Last week I reported on some of the problems posed to a Herefordshire farmer, David Delaney, by ever-burgeoning bureaucracy. A further example arose when Mr Delaney was settling the estate of his late mother with the Inland Revenue. Shortly after the account had been closed, he received a demand for "#0.01p". Despite being assured on the telephone that the account was indeed closed, he then received a fixed penalty demand for #100 for non-payment of his outstanding account, plus the 1p.
Despite further exchanges, he then received a second fixed penalty demand, bringing his bill to #200.01. Having sent the Inland Revenue a one-penny coin in full settlement, he has recently received a fresh statement showing not only that his #200 penalty had been waived but that he had overpaid his account by 1p. Unfortunately, he is not in a position to impose a fixed penalty, although he suggests that #1 million might be appropriate.

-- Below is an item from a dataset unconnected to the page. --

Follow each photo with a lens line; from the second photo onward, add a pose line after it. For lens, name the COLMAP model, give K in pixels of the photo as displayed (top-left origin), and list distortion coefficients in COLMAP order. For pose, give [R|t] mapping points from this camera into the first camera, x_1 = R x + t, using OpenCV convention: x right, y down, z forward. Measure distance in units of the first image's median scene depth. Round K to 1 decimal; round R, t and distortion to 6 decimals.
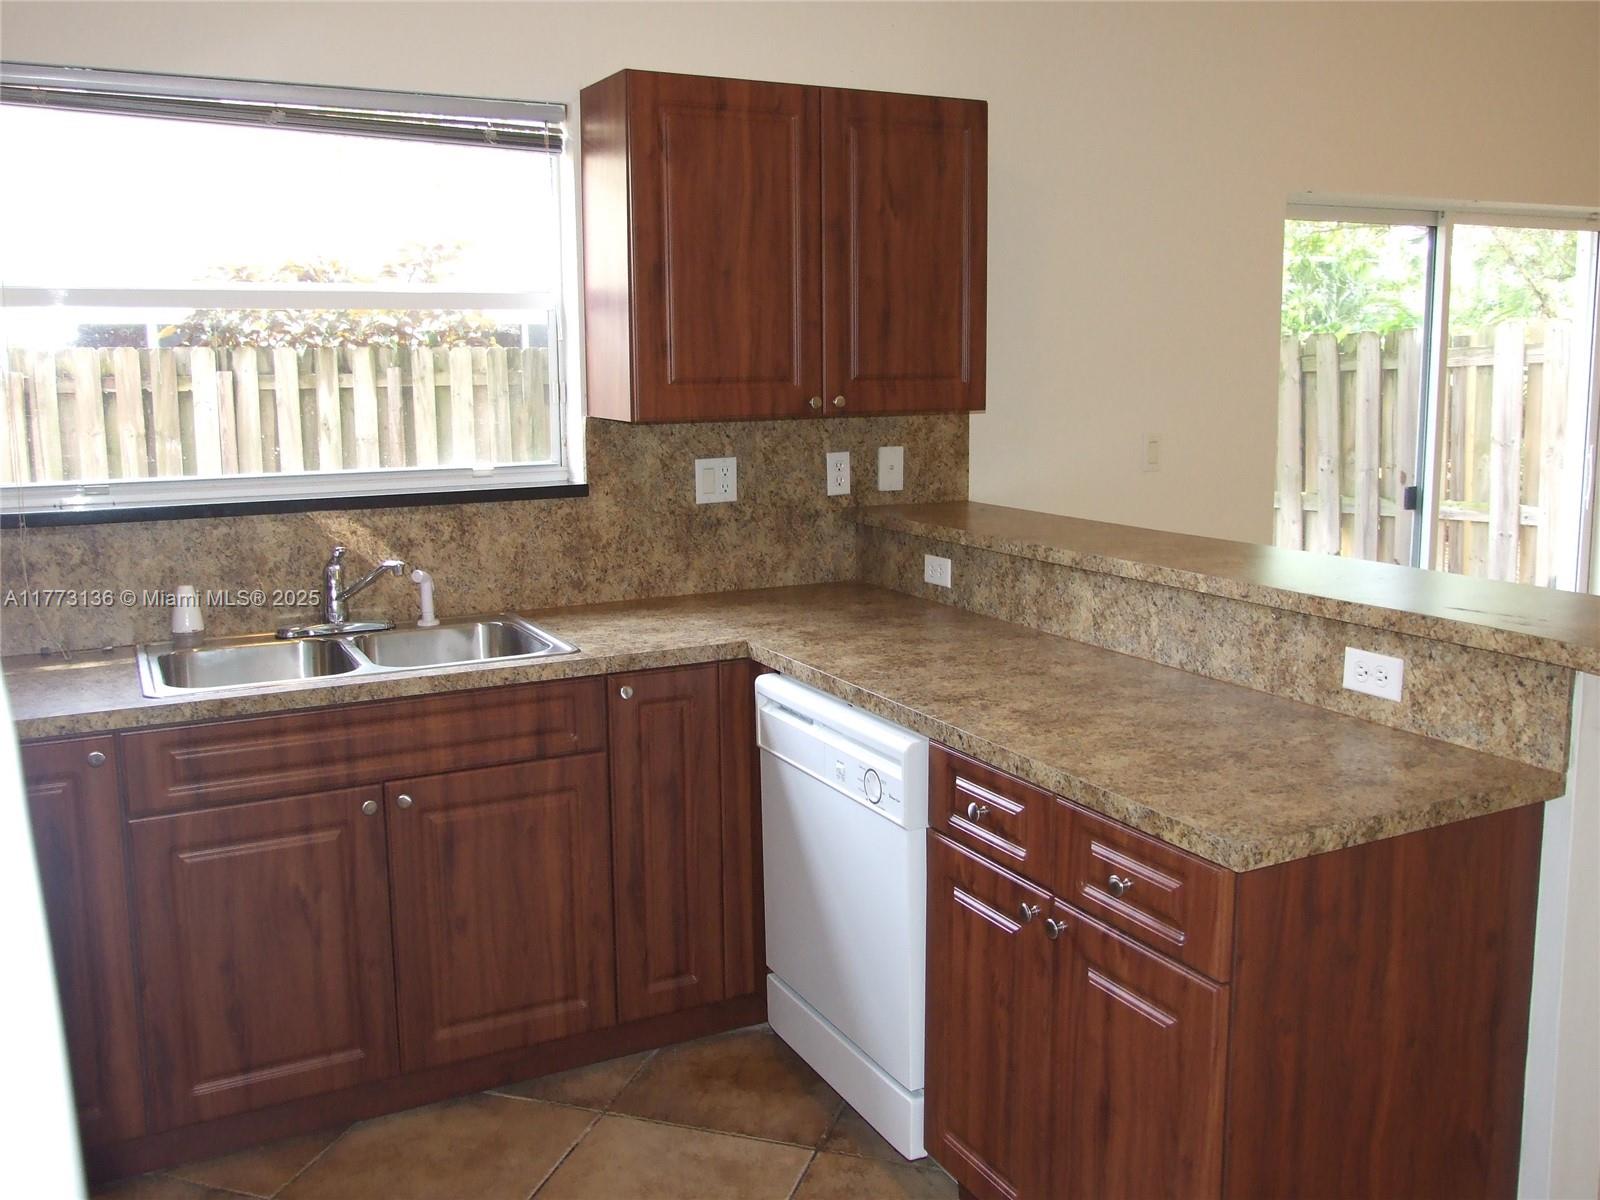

Some years ago, Mr Delaney became so intrigued by the proliferation of crazy red tape and misregulation in our society, not least that associated with the EU, that he launched a website (www.eurofollies. org.uk) to record its onward march. This now runs to 300 pages.
Due to a misunderstanding, the figures I gave last week for the number of goatkeepers in the UK who are now, like Mr Delaney, banned from selling their milk were not accurate. Since devolution, it is so difficult to track down statistics relating to the UK as a whole that my copy last week should simply have read "thanks to these EU rules only a fraction of Britain's thousands of goatkeepers can continue to provide milk to the vast number of people who need it".

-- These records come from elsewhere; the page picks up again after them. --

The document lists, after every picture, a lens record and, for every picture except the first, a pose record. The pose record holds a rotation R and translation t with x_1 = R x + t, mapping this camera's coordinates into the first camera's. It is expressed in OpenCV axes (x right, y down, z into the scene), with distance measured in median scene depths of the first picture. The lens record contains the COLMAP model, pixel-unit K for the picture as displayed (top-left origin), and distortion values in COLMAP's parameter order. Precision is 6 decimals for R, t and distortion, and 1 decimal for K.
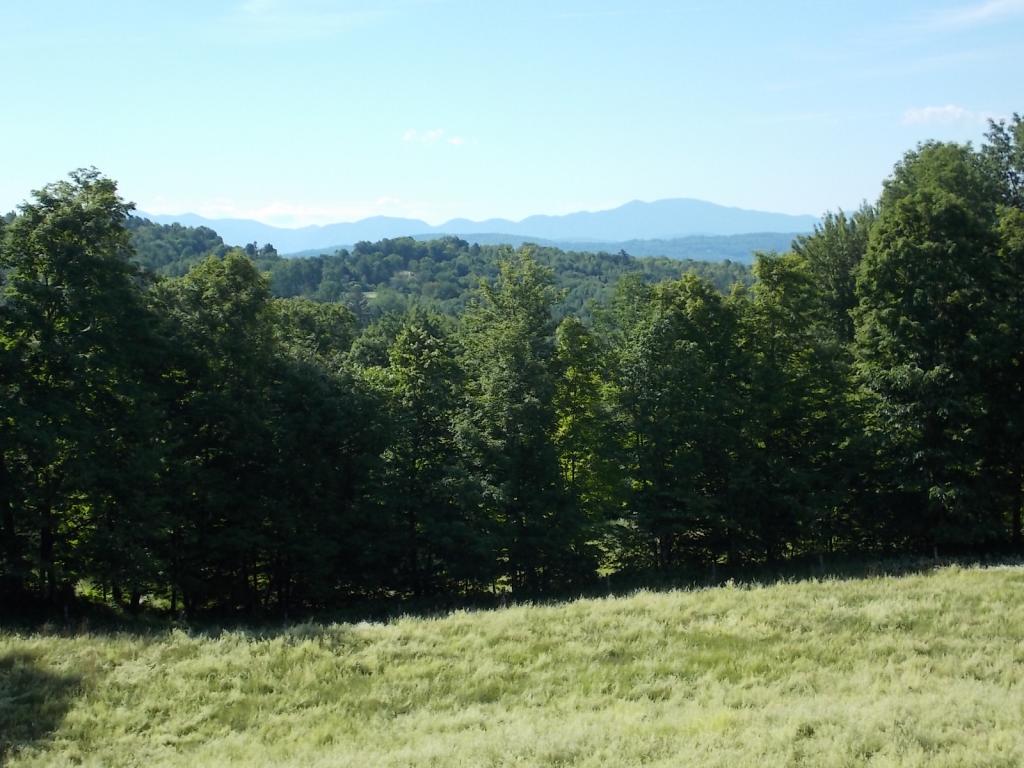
lens RADIAL K [[1881.2, 0, 512.7], [0, 1881.2, 387.0], [0, 0, 1]] dist [0.262928, 0.000000]
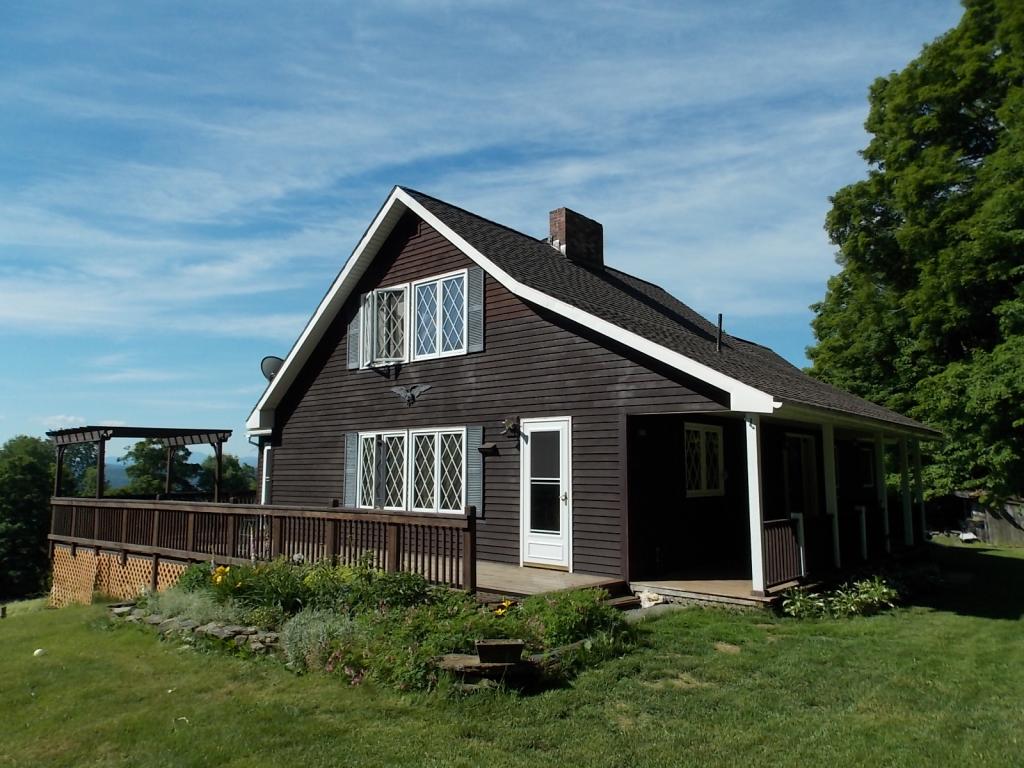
lens RADIAL K [[728.8, 0, 513.2], [0, 728.8, 376.4], [0, 0, 1]] dist [0.069394, -0.005896]
pose [[0.694771, 0.125536, 0.708191, -0.059806], [0.026247, 0.979568, -0.199391, 0.014402], [-0.718752, 0.157119, 0.677281, -0.214553]]
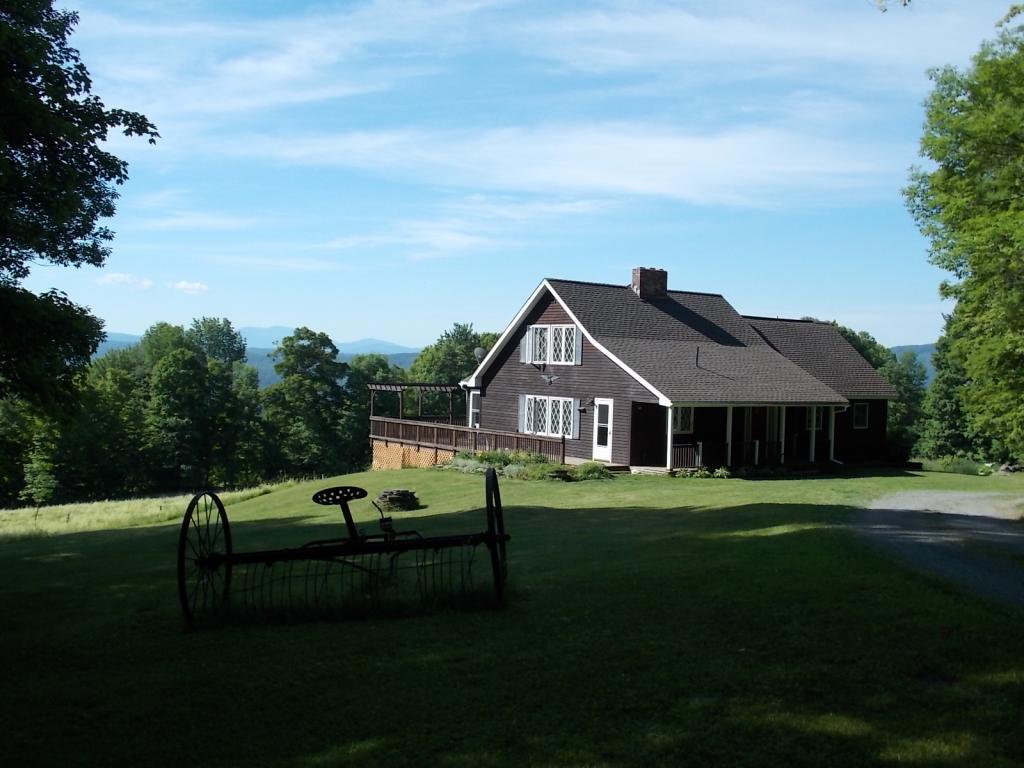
lens RADIAL K [[1081.5, 0, 517.6], [0, 1081.5, 380.9], [0, 0, 1]] dist [0.007243, 0.000000]
pose [[0.826075, 0.052491, 0.561111, -0.219858], [-0.022384, 0.997923, -0.060401, 0.016259], [-0.563116, 0.037336, 0.825534, -0.444183]]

A curious puzzle has arisen from my report two weeks ago in which I said that Prof John Tomaney, who holds the chair of regional government at Newcastle University, was a "Jean Monnet professor" funded by the European Commission. I have been asked to point out that Prof Tomaney is not and never has been a Jean Monnet professor, of whom there are more than 100 in British universities, funded by the commission on condition that their work is dedicated to the integration of the European Union.
Naturally I am happy to withdraw unreservedly the charge that Prof Tomaney is among their number. But I must point out in mitigation that the only reason why I believed otherwise was that he is still listed as a Monnet professor in two official documents published on the European Commission's own website. I trust the commission will take urgent steps to correct these errors, since it would clearly be a matter for regret if we could not rely on the accuracy of information it puts out.